HOW TO COMPLETE THIS TASK
Lay out every line of text from the material below as a Markdown table with the columns "No." and "Line", numbering the rows and skipping blank lines. Leave the pictures out.

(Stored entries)
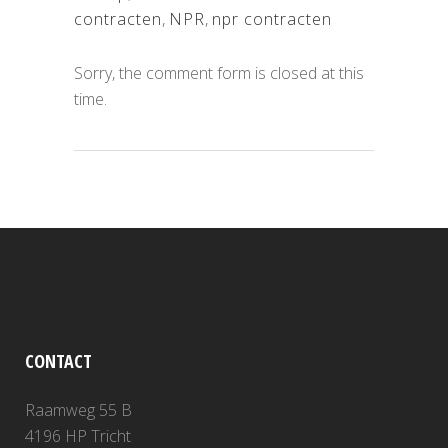
contracten
,
NPR
,
npr contracten
Sorry, the comment form is closed at this
time.
CONTACT
Raamweg 55 B
4196 HP Tricht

RESPONSE TO THE EXERCISE
| No. | Line |
|---|---|
| 1 | contracten |
| 2 | , |
| 3 | NPR |
| 4 | , |
| 5 | npr contracten |
| 6 | Sorry, the comment form is closed at this |
| 7 | time. |
| 8 | CONTACT |
| 9 | Raamweg 55 B |
| 10 | 4196 HP Tricht |